Donana não é santa e não fui eu o primeiro,
Pois de seus subordinados, que são 69 marinheiros,
Não tem sequer um que não tenha passeado na sua herdeira.

Até mesmo esse amarelo falador.
Em dia de lua cheia e céu estrelado
Se atracou com Donana bem ai no camarote do lado
E só saiu quando já sentia ardor.



Menina desavergonhada. Agora nem sei o que fazer.
Dela só estragaram o corpo.
Já acabaram com minha moral.
O que me resta e nessa embarcação uma lei estabelecer.

A partir de hoje decreto oficialmente
Que minha filha tem um harém e 69 marinheiros.
Satisfaçam ela todos os dias, seus gostos e regalias.
Sendo assim, dessas linhas mal traçadas, assino rente.

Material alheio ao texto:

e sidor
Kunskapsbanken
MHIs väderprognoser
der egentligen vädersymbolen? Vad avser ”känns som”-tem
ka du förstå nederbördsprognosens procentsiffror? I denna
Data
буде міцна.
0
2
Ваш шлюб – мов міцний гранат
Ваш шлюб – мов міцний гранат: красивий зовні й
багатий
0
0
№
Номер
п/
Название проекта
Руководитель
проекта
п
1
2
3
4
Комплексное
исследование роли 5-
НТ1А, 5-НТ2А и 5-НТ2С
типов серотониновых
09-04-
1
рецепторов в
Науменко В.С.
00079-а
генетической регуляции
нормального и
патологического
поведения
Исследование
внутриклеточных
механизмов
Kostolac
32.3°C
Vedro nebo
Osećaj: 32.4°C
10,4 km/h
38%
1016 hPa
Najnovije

domingo, 8 de julho de 2007

O revez da mariposa contra o velho galego

Uma mariposa me arrudiava incansavelmente,
Com movimentos leves e embriagados, como quem pede colo.
Coberta de risos, bordado de sonhos, todo isso combinado num tom de terra quente
E tinha uma tiara, caprichosamente enfeitada com estrela cadente caída dos céus de Maraial.

Me desenvergonhei e resolvi falar meu desejo.
Perguntei pela sua graça, de onde vinha, se comigo dançaria?
E na debilidade mental de minha paixão,
Movido pelo azougue daquela situação,
Perguntei se comigo ela queria namorar? Namoro pra casar!

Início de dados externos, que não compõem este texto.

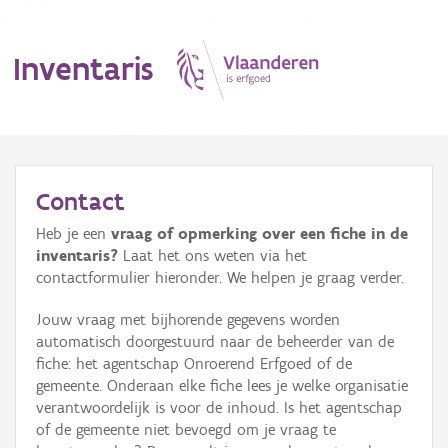
Inventaris
MENU
Contact
Heb je een
vraag of opmerking over een fiche in de
Erfgoedobject
inventaris?
Laat het ons weten via het
contactformulier hieronder. We helpen je graag verder.
Aanduidingsobject
Jouw vraag met bijhorende gegevens worden
Waarneming
automatisch doorgestuurd naar de beheerder van de
fiche: het agentschap Onroerend Erfgoed of de
Thema
gemeente. Onderaan elke fiche lees je welke organisatie
verantwoordelijk is voor de inhoud. Is het agentschap
Gebeurtenis
of de gemeente niet bevoegd om je vraag te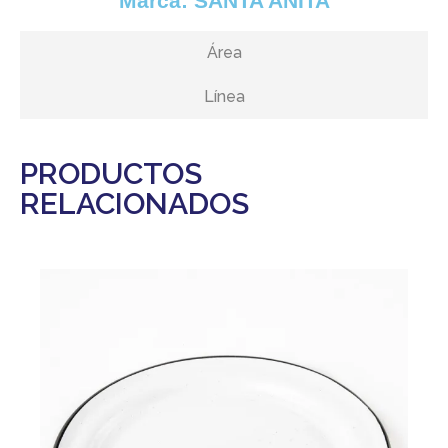
Marca:
SANTA ANITA
Área
Línea
PRODUCTOS
RELACIONADOS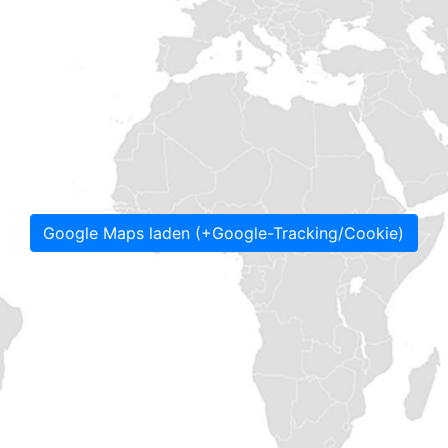
Google Maps laden (+Google-Tracking/Cookie)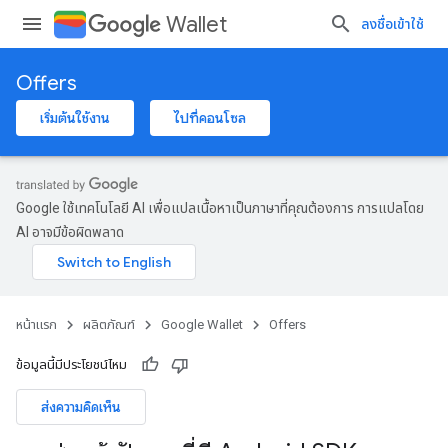
Wallet
ลงชื่อเข้าใช้
Offers
เริ่มต้นใช้งาน
ไปที่คอนโซล
Google ใช้เทคโนโลยี AI เพื่อแปลเนื้อหาเป็นภาษาที่คุณต้องการ การแปลโดย
AI อาจมีข้อผิดพลาด
หน้าแรก
ผลิตภัณฑ์
Google Wallet
Offers
ข้อมูลนี้มีประโยชน์ไหม
ส่งความคิดเห็น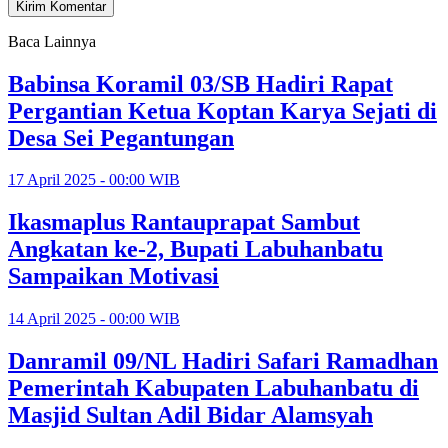
Baca Lainnya
Babinsa Koramil 03/SB Hadiri Rapat
Pergantian Ketua Koptan Karya Sejati di
Desa Sei Pegantungan
17 April 2025 - 00:00 WIB
Ikasmaplus Rantauprapat Sambut
Angkatan ke-2, Bupati Labuhanbatu
Sampaikan Motivasi
14 April 2025 - 00:00 WIB
Danramil 09/NL Hadiri Safari Ramadhan
Pemerintah Kabupaten Labuhanbatu di
Masjid Sultan Adil Bidar Alamsyah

Ela parou sua dança e sem milongas nem costuras
A pequena voadeira se enfezou e me disparou um catolé no miolo do pé-do-ouvido.
Me tirou a pose de cavaleiro e de galanteador
E agora com dor na orelha e completamente descangotado.

Nem que eu tivesse pedindo pra furnicar com o Diabo.
A mariposa se virou numa cachorra febrenta
Que da boca saia língua bifurcada, dentes de serpente e tinha chama nos olhos.
Nunca pensei que de um bicho vivente tão pequeno pudesse sair tanta obscenidade.

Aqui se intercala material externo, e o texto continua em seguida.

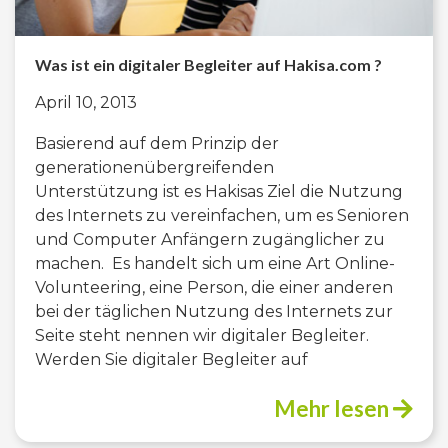
Was ist ein digitaler Begleiter auf Hakisa.com ?
April 10, 2013
Basierend auf dem Prinzip der
generationenübergreifenden
Unterstützung ist es Hakisas Ziel die Nutzung
des Internets zu vereinfachen, um es Senioren
und Computer Anfängern zugänglicher zu
machen. Es handelt sich um eine Art Online-
Volunteering, eine Person, die einer anderen
bei der täglichen Nutzung des Internets zur
Seite steht nennen wir digitaler Begleiter.
Werden Sie digitaler Begleiter auf
Mehr lesen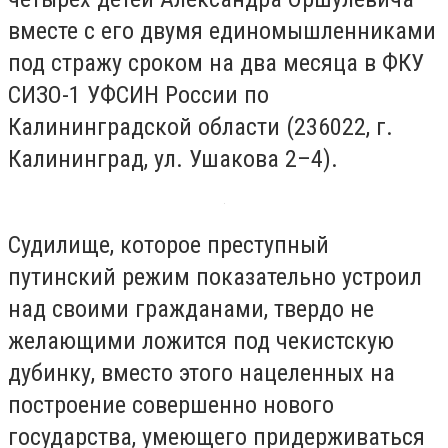
вместе с его двумя единомышленниками
под стражу сроком на два месяца в ФКУ
СИЗО-1 УФСИН России по
Калининградской области (236022, г.
Калининград, ул. Ушакова 2–4).
Судилище, которое преступный
путинский режим показательно устроил
над своими гражданами, твердо не
желающими ложится под чекистскую
дубинку, вместо этого нацеленных на
построение совершенно нового
государства, умеющего придерживаться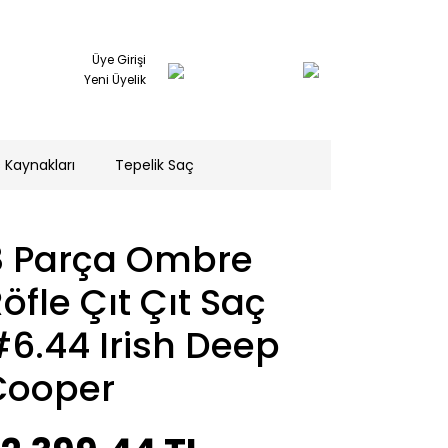
Üye Girişi
Yeni Üyelik
 Kaynakları
Tepelik Saç
8 Parça Ombre
öfle Çıt Çıt Saç
6.44 Irish Deep
Cooper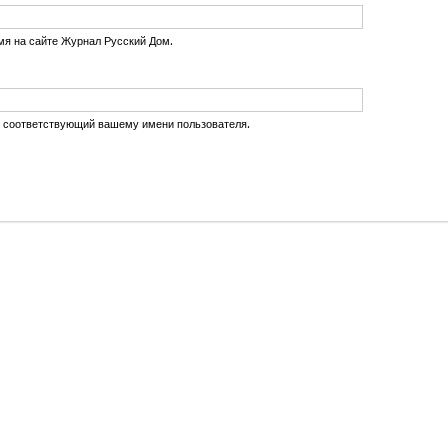
мя на сайте Журнал Русский Дом.
, соответствующий вашему имени пользователя.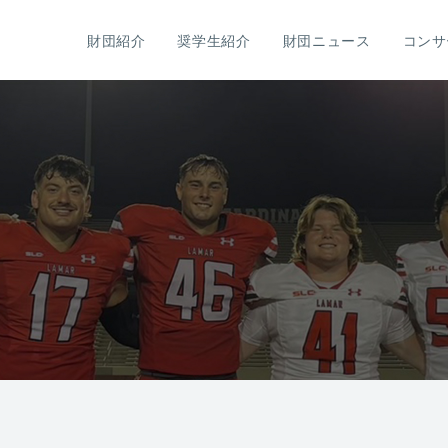
財団紹介
奨学生紹介
財団ニュース
コンサ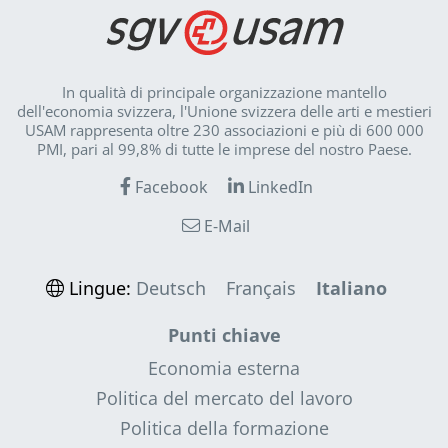
In qualità di principale organizzazione mantello
dell'economia svizzera, l'Unione svizzera delle arti e mestieri
USAM rappresenta oltre 230 associazioni e più di 600 000
PMI, pari al 99,8% di tutte le imprese del nostro Paese.
Facebook
LinkedIn
E-Mail
Lingue:
Deutsch
Français
Italiano
Punti chiave
Economia esterna
Politica del mercato del lavoro
Politica della formazione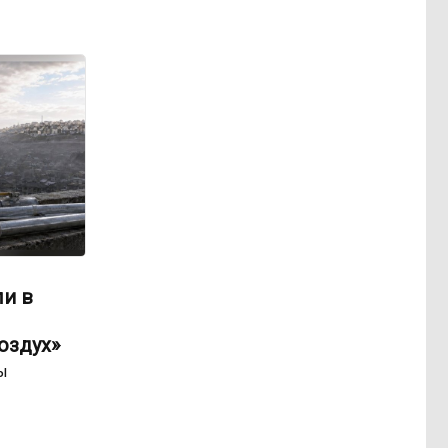
ли в
оздух»
ы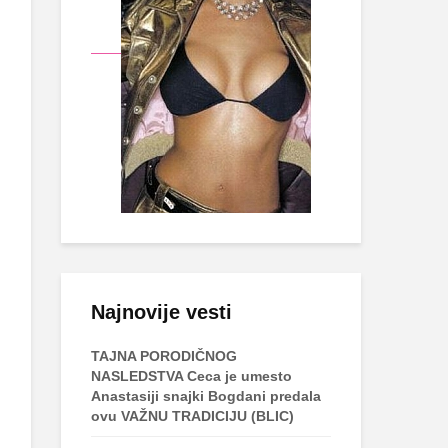
Najnovije vesti
TAJNA PORODIČNOG
NASLEDSTVA Ceca je umesto
Anastasiji snajki Bogdani predala
ovu VAŽNU TRADICIJU (BLIC)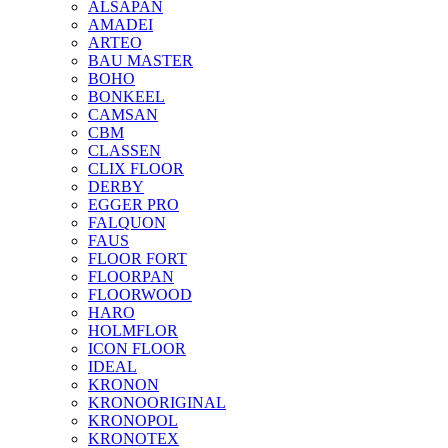
ALSAPAN
AMADEI
ARTEO
BAU MASTER
BOHO
BONKEEL
CAMSAN
CBM
CLASSEN
CLIX FLOOR
DERBY
EGGER PRO
FALQUON
FAUS
FLOOR FORT
FLOORPAN
FLOORWOOD
HARO
HOLMFLOR
ICON FLOOR
IDEAL
KRONON
KRONOORIGINAL
KRONOPOL
KRONOTEX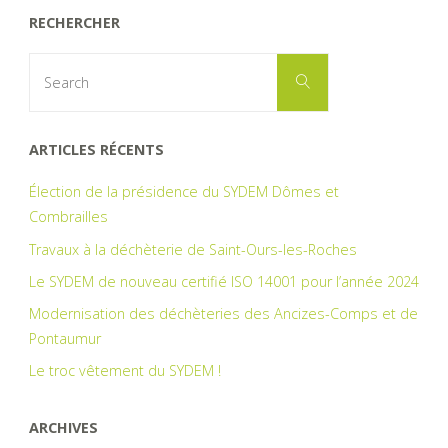
tous
RECHERCHER
concernés"
Search
Search
for:
ARTICLES RÉCENTS
Élection de la présidence du SYDEM Dômes et
Combrailles
Travaux à la déchèterie de Saint-Ours-les-Roches
Le SYDEM de nouveau certifié ISO 14001 pour l’année 2024
Modernisation des déchèteries des Ancizes-Comps et de
Pontaumur
Le troc vêtement du SYDEM !
ARCHIVES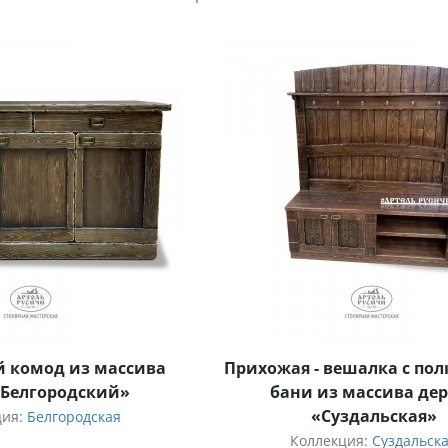
 комод из массива
Прихожая - вешалка с по
«Белгородский»
бани из массива де
«Суздальская»
ция:
Белгородская
Коллекция:
Суздальск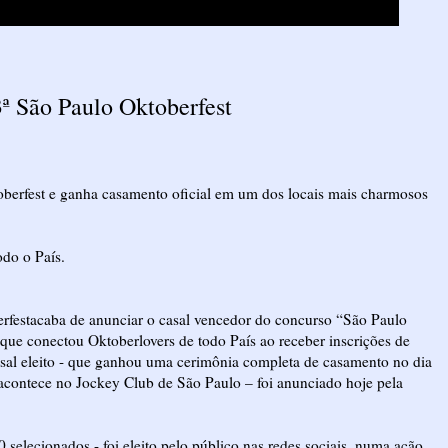
ª São Paulo Oktoberfest
berfest e ganha casamento oficial em um dos locais mais charmosos
odo o País.
rfestacaba de anunciar o casal vencedor do concurso “São Paulo
ue conectou Oktoberlovers de todo País ao receber inscrições de
asal eleito - que ganhou uma cerimônia completa de casamento no dia
 acontece no Jockey Club de São Paulo – foi anunciado hoje pela
0 selecionados - foi eleito pelo público nas redes sociais, numa ação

A furnicação do velho com a Gira num terreiro de festejos de Santo

No quintal a festa tava com a gota,
Rabeca roncando o ronco no cangote de um jumento de cangalha,
Zabumba bumbando o bumbo no colo de um velho ceguinho prezepeiro de canavial
E pífano piava o pio no bico de uma lavadeira assanhada e ligeira.

Era festa de Santo, desses que tem barba longa e careca lustrosa.
As estrelas do céu vieram fazer suas safadezas,
As borboletas rodavam suas saias para concorrer com as mariposas voadeiras
E o petiguari cantava na vontade de matar a vontade.

No meio dessa briga de foice uma Rainha cantava mais.
Era uma gira medonho, vestida de saias vermelhas, nua da cintura pra cima e calçando chinelos de couro de bode.
Na mão uma faca, arrancada de uma bananeira, com um nome gravado.
Qualquer vivente naquela noite queria estar na ponta daquela lâmina.

Ela corria e gritava, girava e bebia,
O suor escorria e fazia seus peitos brilhar e arrepiar.
A gira, sem-vergonha, se amostrava no meio do terreiro
E os brincantes se perdiam naquela dança invocada e se entregavam.

Fui chegado devagarinho com cara mansa,
Dançando acanhado, de perna puxada e ombro arriado.
Fiz rudia, fiz meu gingado, feito menino pequeno em volta de panela de doce
E como quem não quer nada soltei a língua.

Olhei ela dentro dos olhos e falei algum galanteio que um mouro velho ensinou.
“Niña, yo estoi a cá!”
Ela se ria e girava, baqueava e levantava, fazia que caia e vinha
E naquela dança nefasta fui escrevendo um nome naquela faca.